「女装」について
「女装」という言葉について思うところをメモしておきます。
わたしは自分のことを「女装」だとは思っていません。現在のわたしに会って「女装」という言葉を連想する人もまずいないでしょう。
GID的文脈では「女装」という言い方は毛嫌いされます。男だからこそ「女装」なわけで、逆に言えば「女装」と呼ぶのは「男」と言っているのと同じことだからです。似たようなことが「ニューハーフ」にも言えます。この気持ちはよくわかります。世の中には少数ですが本当に頭の悪い人というのが存在しますから、わざわざカムして心身を危険に曝す必要はないでしょう。わたしはなるべく隠したくない考えで、だからこそこういうサイトも運営しているのですが、非常に不愉快で愚劣なコメントを受けることがあるのも事実です。
一方で、「女装」に対する思い入れも小さくありません。
このサイト自体、「写真公開するトランスサイト」で書いたように元をただせば「女装系」でしたし、女装業界でお仕事させて頂いていたこともあります。これを通じて出会った素晴らしい人たちも沢山います。
経験の範囲内では、女装カルチャーの人々はGIDカルチャーに比べて健全で明るい傾向があります。美意識もなく性的目的で女装している人たちは論外ですが、聡明で容姿も美しい人が大勢いらっしゃいます。
また、重要なことですが、社会的に戸籍を伏せて生活し、身体を切り刻み続けても、トランスがネイティヴとイコールになることはありません。トランスはどこまでもトランスです。もしもネイティヴの女でないなら男であり、男が女の格好をするのが女装なら、わたしは永久に女装です。単に365日24時間女装しているだけです。
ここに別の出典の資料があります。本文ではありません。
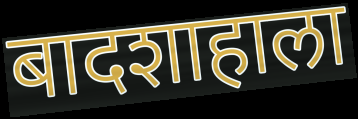
बादशाहाला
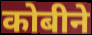
कोबीने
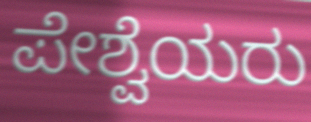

ずっと以前に、あるMtFTSの方に御会いしました。彼女は完全潜伏で女性として生活していて、当事者であるわたしすら、そう言われてなお「ネイティヴじゃないか」と思うくらいに完成度の高い方でした。にもかかわらず、彼女は女装カルチャーにコミットしていて、当時女としての生活を渇望し「女装」という言葉に内心辟易していたわたしは、その心理がさっぱりわかりませんでした。
でも今、少しは理解できてきた気がします。わたしたちは、ある意味永久に「女装」です。このことがわたしたちの全人格を決定するわけではもちろんありませんが、宿命として付きまとうのも事実です。これを否定して「女」という基準だけで考えてしまっては、やはり大切な何かを手放してしまうことになると思うのです。
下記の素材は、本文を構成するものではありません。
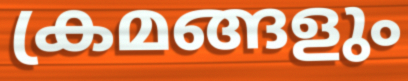
ക്രമങ്ങളും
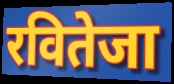
रवितेजा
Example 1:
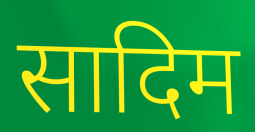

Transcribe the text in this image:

सादिम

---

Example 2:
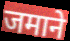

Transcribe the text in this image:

जमाने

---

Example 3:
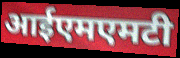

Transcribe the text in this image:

आईएमएमटी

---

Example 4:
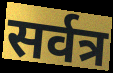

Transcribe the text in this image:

सर्वत्र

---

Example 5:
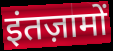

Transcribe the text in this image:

इंतज़ामों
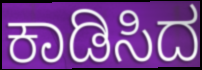
ಕಾಡಿಸಿದ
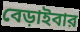
বেড়াইবার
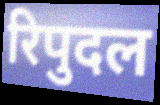
रिपुदल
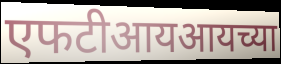
एफटीआयआयच्या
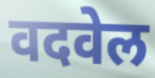
वदवेल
焦りが空回りしていたわたしに彼女が言ったのは「わたしにとって大切なのは、女になることではなく、女として何ができるか、です」という言葉でした。正直に言えば、その時はうらやましい気持ちが最初にありました。でも今、この言葉が強く胸に突き刺さります。
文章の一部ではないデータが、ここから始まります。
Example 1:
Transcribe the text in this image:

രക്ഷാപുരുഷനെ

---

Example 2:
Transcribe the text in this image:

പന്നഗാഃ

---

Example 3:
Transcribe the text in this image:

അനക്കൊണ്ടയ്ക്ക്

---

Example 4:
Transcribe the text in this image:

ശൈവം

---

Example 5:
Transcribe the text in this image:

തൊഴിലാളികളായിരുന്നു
女として何を為すかは、もちろん人によって様々でしょう。そして一周まわって、トランスということ、非常に広い意味で「女装する」ことが、呪いのようにかえってきています。こんなことばかりに振り回されるのに飽き飽きしてもいるのですが、一方で純粋に知的好奇心をくすぐるテーマであるのも事実です。
ついでのバカ話ですが、女装の似合う男は美形です。女の格好で成り立つ男は、男のままでも超美男子なのです。
わたしは立場上、相当数の女装者と接触を持った経験がありますが、その中には王子様級のハンサム様が何人かいらっしゃいました。特に業界で有名なお二方は、半径二メートル以内に近付くだけで脳の機能の九割がたが停止するようなオーラを発していました。結婚してくれるなら、親に関節技極めてでも持参金用意します。